City voters are actively engaged, as shown by the crowd at a recent candidate forum at the Saint Louis University, where organizers had to turn away some people when more than 1,500 showed up.
The standing-room crowd listened closely as the contenders sparred over guns, race relations and a possible city-county merger.
Pension costs among city’s financial headaches
But on top of the usual concerns, some political veterans are calling for voters to pay more attention to other issues, chief among them money.
“The loss of population and the loss of general revenue denies us the opportunity to have the resources to solve our problems, at the same time that these problems are getting greater," Shrewsbury said.
Federal census figures show St. Louis has lost about 64 percent of its population since 1950, when it peaked at 856,796. The 2015 population estimate was 315,685.
City budget director Paul Payne says the new mayor will likely confront a $20 million shortfall in the next budget. That’s because the city’s income has failed to keep up with its increased expenses.
Pensions are consuming much of the annual income increases. As it stands, there are more city government retirees and beneficiaries than there are city workers, largely due in part to job cuts.
No mayoral candidate has called for pension changes, and few even mention the issue.

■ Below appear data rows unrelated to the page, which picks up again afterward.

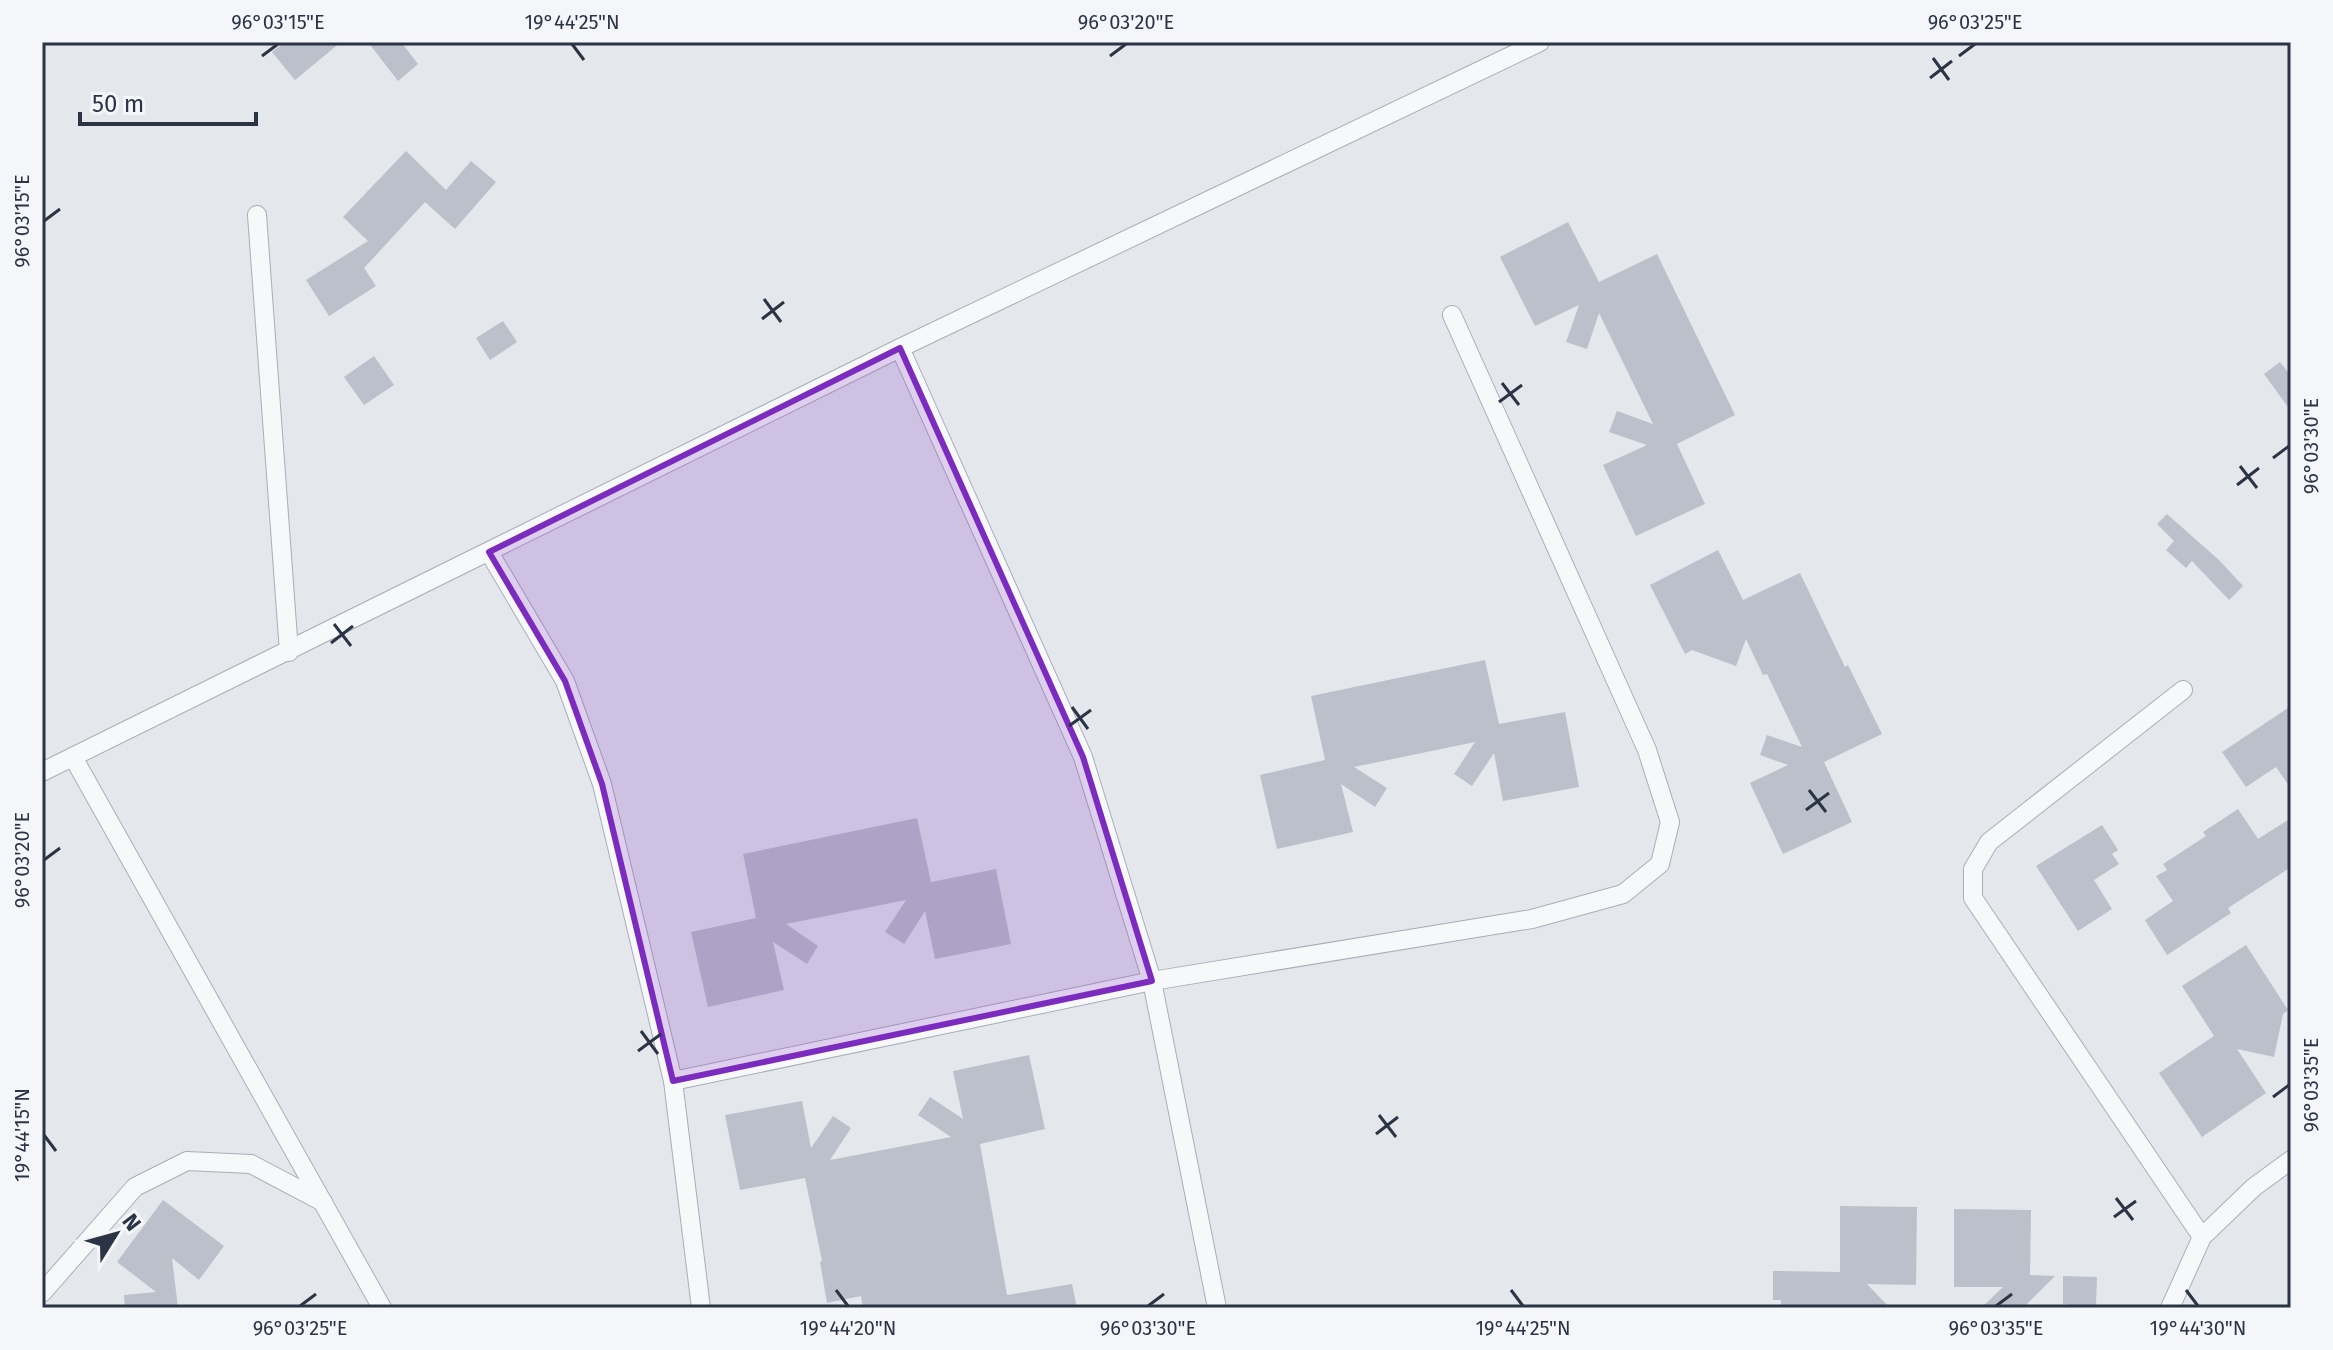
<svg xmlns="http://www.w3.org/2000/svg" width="2333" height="1350" font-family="'Fira Sans',sans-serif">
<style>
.building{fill:#bbc0ca}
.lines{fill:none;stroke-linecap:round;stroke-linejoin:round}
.minor-casing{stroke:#a9aeb7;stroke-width:20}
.minor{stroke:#f7f8fa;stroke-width:18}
.marked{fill:#7b2cbf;fill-opacity:0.2;stroke:#7b2cbf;stroke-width:6;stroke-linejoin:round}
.ticks{fill:none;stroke:#2b3445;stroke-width:3}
.neatline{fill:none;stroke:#2b3445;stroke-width:3}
.ticks-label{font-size:20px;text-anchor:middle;fill:#2b3445}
</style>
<rect width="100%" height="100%" fill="#e4e7ec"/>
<g class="building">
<path d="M 285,42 L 341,42 L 295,80 L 272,52 Z"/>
<path d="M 368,42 L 401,42 L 418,64 L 398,81 Z"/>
<path d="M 406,151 L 446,190 L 471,161 L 496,182 L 455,229 L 425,202 L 364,268 L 376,286 L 329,316 L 306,280 L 368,241 L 343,217 Z"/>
<path d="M 1568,222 L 1599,282 L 1657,254 L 1735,415 L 1677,444 L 1705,504 L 1636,536 L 1603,465 L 1647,445 L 1609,432 L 1617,411 L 1653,424 L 1599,313 L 1587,349 L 1566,342 L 1579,305 L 1535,326 L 1500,257 Z"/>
<path d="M 503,321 L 517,342 L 490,360 L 476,338 Z"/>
<path d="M 374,356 L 394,385 L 364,405 L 344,377 Z"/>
<path d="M 2280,362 L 2291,376 L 2291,411 L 2264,374 Z"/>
<path d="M 2167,514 L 2220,561 L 2243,586 L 2229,600 L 2192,561 L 2186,568 L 2166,550 L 2174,541 L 2157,524 Z"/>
<path d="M 1718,550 L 1743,600 L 1800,573 L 1845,667 L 1848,665 L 1882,734 L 1824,762 L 1852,822 L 1783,854 L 1750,783 L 1788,765 L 1760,755 L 1767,735 L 1802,747 L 1767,674 L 1763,675 L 1746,639 L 1736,666 L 1692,650 L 1685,654 L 1650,585 Z"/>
<path d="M 1485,660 L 1499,724 L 1565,712 L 1579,787 L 1503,801 L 1494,753 L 1472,786 L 1454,774 L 1475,742 L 1354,767 L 1387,788 L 1375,807 L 1341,784 L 1353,832 L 1277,849 L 1260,775 L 1325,760 L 1311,696 Z"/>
<path d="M 2291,706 L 2291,789 L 2276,767 L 2246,787 L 2222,752 Z"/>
<path d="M 2238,809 L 2258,839 L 2291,818 L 2291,867 L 2228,908 L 2231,913 L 2167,955 L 2145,920 L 2173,901 L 2156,876 L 2167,870 L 2163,864 L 2206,836 L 2203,832 Z"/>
<path d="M 917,818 L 931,882 L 996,869 L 1011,944 L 935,959 L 925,911 L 904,944 L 885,932 L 906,900 L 786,924 L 818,946 L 807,964 L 773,942 L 784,990 L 708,1007 L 691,932 L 756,918 L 743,854 Z"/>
<path d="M 2102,825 L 2118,850 L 2112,854 L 2119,864 L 2094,880 L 2112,909 L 2078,931 L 2036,866 Z"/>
<path d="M 2246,945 L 2288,1010 L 2283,1014 L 2274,1057 L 2237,1049 L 2266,1093 L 2202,1137 L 2159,1073 L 2214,1036 L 2182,986 Z"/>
<path d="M 1029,1055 L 1045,1129 L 980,1144 L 1007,1295 L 1072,1284 L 1077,1308 L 863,1308 L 861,1296 L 827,1303 L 820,1262 L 822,1261 L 805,1178 L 740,1190 L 725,1115 L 802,1101 L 811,1148 L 833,1116 L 851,1128 L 830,1160 L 951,1137 L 918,1115 L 930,1097 L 963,1119 L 953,1071 Z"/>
<path d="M 163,1200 L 224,1246 L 199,1280 L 172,1258 L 178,1308 L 125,1308 L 124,1295 L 156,1292 L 117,1262 Z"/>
<path d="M 1840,1206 L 1917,1207 L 1916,1285 L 1867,1284 L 1890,1308 L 1781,1308 L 1781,1300 L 1773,1300 L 1773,1271 L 1840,1272 Z"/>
<path d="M 1954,1209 L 2031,1210 L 2030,1275 L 2055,1276 L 2023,1308 L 1981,1308 L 2003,1287 L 1954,1287 Z"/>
<path d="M 2063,1276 L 2097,1277 L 2096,1305 L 2070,1308 L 2070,1305 L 2063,1304 Z"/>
</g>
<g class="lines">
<g class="minor-casing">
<g id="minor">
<path d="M 257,215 L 289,652"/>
<path d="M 900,348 L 1083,757 L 1152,981 L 1217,1308"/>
<path d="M 489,552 L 565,681 L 602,784 L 673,1081 L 701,1308"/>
<path d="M 2183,690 L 1989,842 L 1973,869 L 1973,898 L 2202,1237"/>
<path d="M 73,757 L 382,1308"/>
<path d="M 42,772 L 900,348 L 1540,42"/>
<path d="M 673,1081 L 1152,981 L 1532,919 L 1623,894 L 1660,864 L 1670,822 L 1647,750 L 1452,315"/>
<path d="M 42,1293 L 135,1187 L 187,1161 L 251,1164 L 323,1202"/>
<path d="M 2170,1308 L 2202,1237 L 2254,1187 L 2291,1160"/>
</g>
</g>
<use href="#minor" class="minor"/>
</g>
<path class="marked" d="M 900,348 L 1083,757 L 1152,981 L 673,1081 L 602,784 L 565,681 L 489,552 Z"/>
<path class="ticks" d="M 572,44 L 584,60M 262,56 L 278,44M 1110,56 L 1126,44M 1959,56 L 1975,44M 1933,58 L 1949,80M 1930,78 L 1952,61M 44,221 L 60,209M 764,299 L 781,322M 762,319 L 784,302M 1502,383 L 1519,405M 1499,402 L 1522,385M 2273,458 L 2289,446M 2240,466 L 2257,488M 2237,485 L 2259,468M 334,624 L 351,646M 331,643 L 353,626M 1072,707 L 1088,729M 1069,726 L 1091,710M 1809,790 L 1826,812M 1806,810 L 1829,793M 44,860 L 60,848M 641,1031 L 658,1054M 638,1051 L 661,1034M 2273,1097 L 2289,1085M 1379,1115 L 1396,1137M 1376,1134 L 1398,1117M 44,1135 L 56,1151M 2116,1198 L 2133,1220M 2114,1217 L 2136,1201M 836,1290 L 848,1306M 1511,1290 L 1523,1306M 2186,1290 L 2198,1306M 300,1306 L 316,1294M 1148,1306 L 1164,1294M 1996,1306 L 2012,1294"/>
<rect width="2333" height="1350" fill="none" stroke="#f4f6f9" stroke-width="88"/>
<g transform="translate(116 1234) rotate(53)" stroke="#f4f6f9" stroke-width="6" paint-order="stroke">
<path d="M0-6L14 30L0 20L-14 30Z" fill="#2b3445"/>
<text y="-12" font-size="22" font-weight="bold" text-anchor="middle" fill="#2b3445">N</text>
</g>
<path d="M80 112v12h176v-12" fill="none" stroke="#2b3445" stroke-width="4"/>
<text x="92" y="112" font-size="24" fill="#2b3445" stroke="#f4f6f9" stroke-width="6" paint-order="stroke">50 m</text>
<rect x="44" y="44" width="2245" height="1262" class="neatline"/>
<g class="ticks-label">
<text x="278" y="29">96°03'15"E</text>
<text x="572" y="29">19°44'25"N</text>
<text x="1126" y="29">96°03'20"E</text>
<text x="1975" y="29">96°03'25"E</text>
<text transform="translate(22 221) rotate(-90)" y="7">96°03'15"E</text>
<text transform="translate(2311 446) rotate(-90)" y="7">96°03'30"E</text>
<text transform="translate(22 860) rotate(-90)" y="7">96°03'20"E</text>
<text transform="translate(2311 1085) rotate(-90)" y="7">96°03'35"E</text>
<text transform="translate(22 1135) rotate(-90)" y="7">19°44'15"N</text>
<text x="300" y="1335">96°03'25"E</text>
<text x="848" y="1335">19°44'20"N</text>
<text x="1148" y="1335">96°03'30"E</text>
<text x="1523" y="1335">19°44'25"N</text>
<text x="1996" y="1335">96°03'35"E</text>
<text x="2198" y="1335">19°44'30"N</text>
</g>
</svg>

Public safety a top issue for all
The uptick in violent crimes has prompted city residents and businesses to call for more police. Others want stricter oversight of law enforcement.
Kim Robinson is a teacher who grew up in West County and now lives in St. Louis.
“I’m not used to hearing all the gunshots. That’s new for me since I moved to the city,” Gardner said. “I don’t know what the mayor, you know, can do about that.”
Many of the city’s business leaders share the sentiment.
Joe Reagan, chief executive for the St. Louis Regional Chamber, says he recognizes that addressing public safety and crime is complicated, and not all of the factors are under the control of City Hall. But, he said, the new mayor can play a strategic role.
“The mayor is the person that brings the community together. And the mayor is the person who sets the tone for solutions," Reagan said.
Tom Irwin leads Civic Progress, which is made up of the chief executives of the region’s 32 largest companies, many of which are in the city of St. Louis. He points out that the "new urbanism" movement means public safety is key.
“ ... (Y)ou’re starting to see people come back, but when they come back, they do expect the same things as folks who live in suburbs," he said. "They expect to be safe. They want to walk their dogs. They want to take their kids out. They don’t want to be victims.”
New approach needed?
Former Mayor Vince Schoemehl, who served three terms from 1981-93, says many of the city's problems aren't new. He also dealt with public safety issues and slashed the city’s workforce by more than half during his tenure.
Schoemehl also oversaw a development boom downtown, which included construction of the convention center and the Edwards Jones Dome, restoration and expansion of Union Center and the creation of both the now-defunct downtown mall known as St. Louis Centre and what’s now the Scottrade Center.
What’s changed since the 1980s, Schoemehl said, is that population shifts and other factors have lessened St. Louis' regional influence.
Schoemehl said the current crop of city officials and civic leaders deserve praise for confronting longstanding problems.
“I think some of the key roads to progress have been identified,” Schoemehl said. “But they still need to be paved and executed.”
Others, including former alderman Mike Jones, advocate a new path.
“The problem with St. Louis is St. Louis is a symphonic town, or a classical music town, in a jazz world,” he said. “Jazz is about improvisation and change. Classical music is about playing it the same way, every time.”
What the city needs in its next mayor, Jones said, is someone who’s skilled in composing a new direction and can persuade the public to embrace it.
"That person is going to have to have a sense of history and understanding about cities, civilization and human development,'' Jones said.
The next mayor also needs "navigational skills," he added, as St. Louis travels through the uncharted waters of the 21st century.